I’m starting to.
Over a year ago, I was asked to visit the Calgary Remand Centre, to promote library materials and services to the women who are incarcerated there. One of the women I met was Stephanie.
When Stephanie was released, I would see her downtown from time to time. Sometimes she’d be walking on 7th Avenue, and other times she’d be making a call at the payphones in the Central Library.
I also met her at the YWCA, where she was living and I was teaching an ESL class. One night she was strumming a guitar in the lobby, and we shared an impromptu rendition of Fleetwood Mac’s Gold Dust Woman. I felt tears well up in my eyes when Stephanie sang the last line: “Is it over now / do you know how / to pick up the pieces and go home?”. I wondered what she envisioned, when she sang the word “home”. The experience moved me enough to write and deliver a speech for my Toastmasters club.

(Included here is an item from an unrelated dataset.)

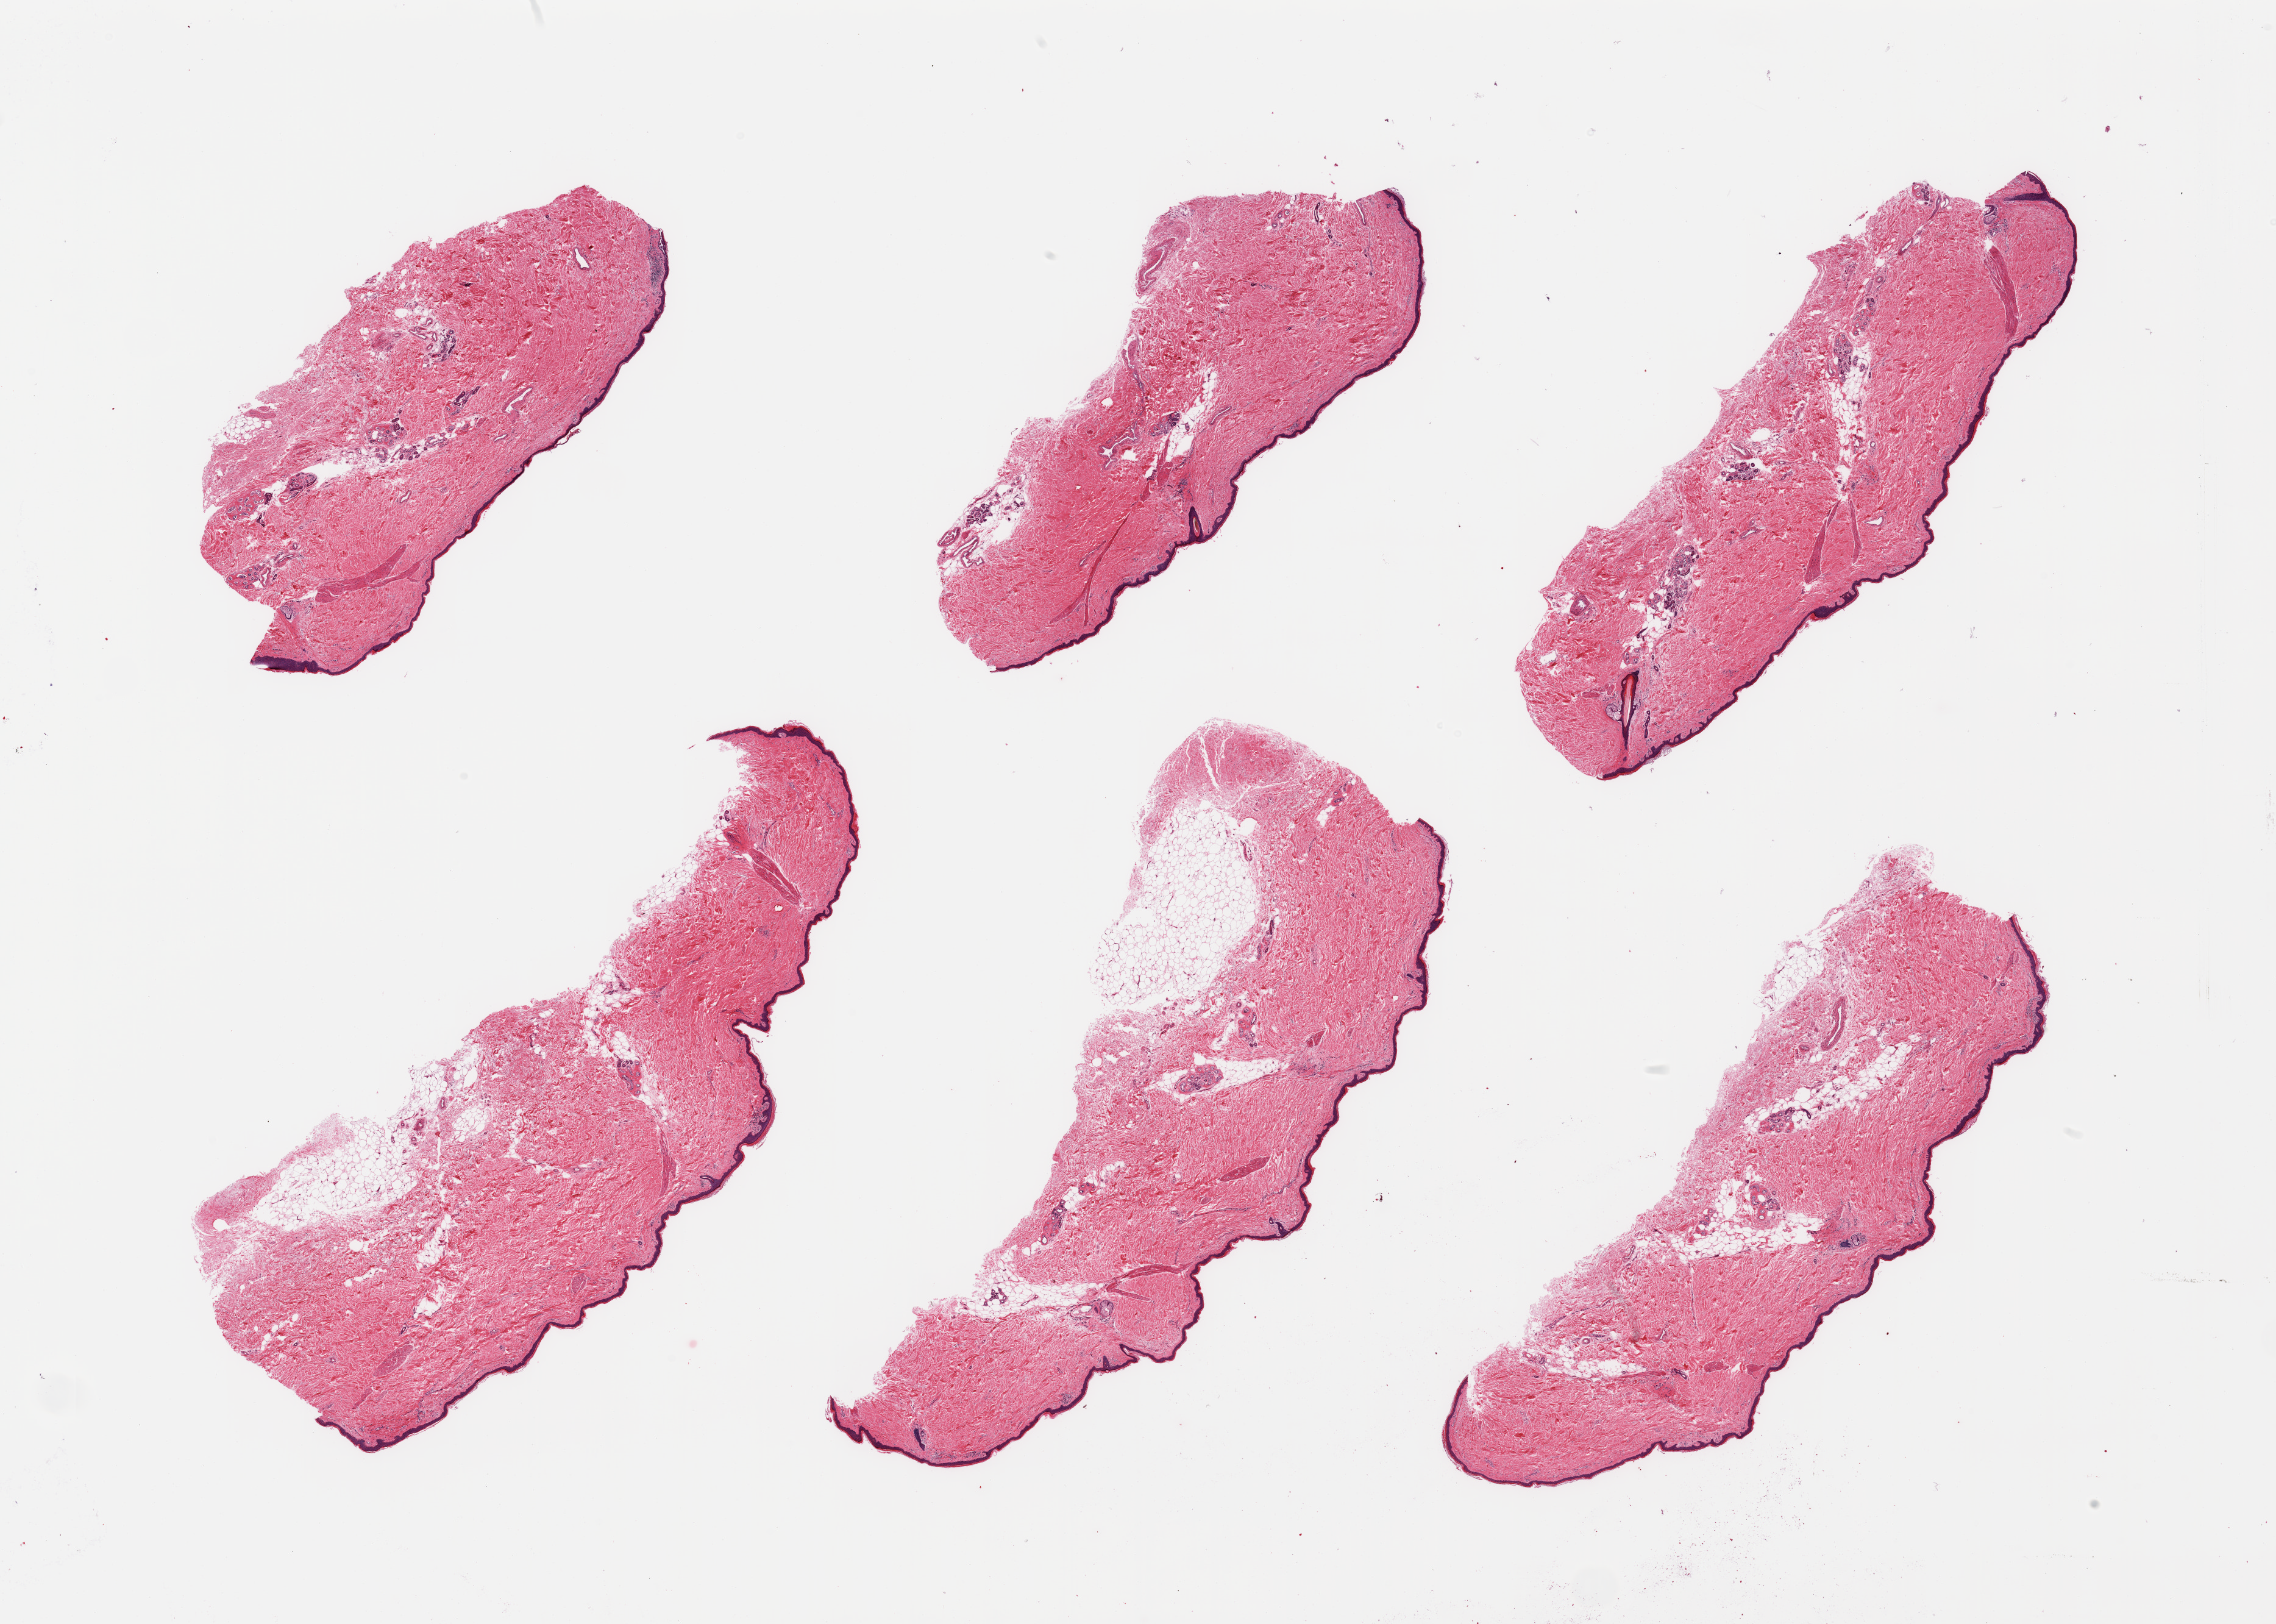
Whole-slide image, haematoxylin and eosin stain — a low-resolution overview of the entire scanned area, about 29.5 x 21.1 mm; PAXgene-fixed paraffin-embedded (PFPE) section; sampled site (target tissue): skin of lower leg; tissue donor sample. Male donor.
• review note (as recorded): 6 pieces; half well trimed; other 3 have up to 20% dermal fat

Today, I bumped into Stephanie in the lobby of the Central Library. I asked how she was doing, and she began to cry. She had been assaulted and was now living at the Centre of Hope; she was worried about the health of her grandson; she had only seven dollars to her name.
I invited her to come with me across the street, where I would buy her a bottle of juice and a cup of soup. Stephanie didn’t care for the soups of the day – won ton and corn chowder – and neither did I. We got salads, instead. She grabbed a heaping handful of salt packets and explained sheepishly, “I need these. I’m staying at the shelter”. I suggested that she grab some crackers, too, while she was at it.
Snippets of our conversation remain with me: her reference to residential school; her dissatisfaction with some of her treatment programs; her visits to an Aboriginal healer. What struck me most was her comment that she’ll “…be coming to the library more often these days”.
“Oh, really? Why is that?”
“Because I need a safe place, and I have nowhere else to go.”
I told her I thought she had a good idea, and reminded her that she was right – the library is a refuge from busyness, noise, bad weather, and the pressures of the world.
I also told her that initially, I wondered why I had been sent to the Remand Centre, but that I now believe it’s because I was meant to meet her. Was that crazy? No, she assured me. She felt the same way.
There are days when I encounter rude customers (but what industry is immune to that?) and days when I wish that some of the folks who stare at their Facebook pages would make more use of our huge range of books and extensive databases. But on a day like today, I don’t wish for any changes. I’m content simply to work for an organization that is a refuge for so many people, for so many reasons.
I’m proud to work for the Calgary Public Library.
Stephanie: this post is for you! Come and visit me, when you have the chance.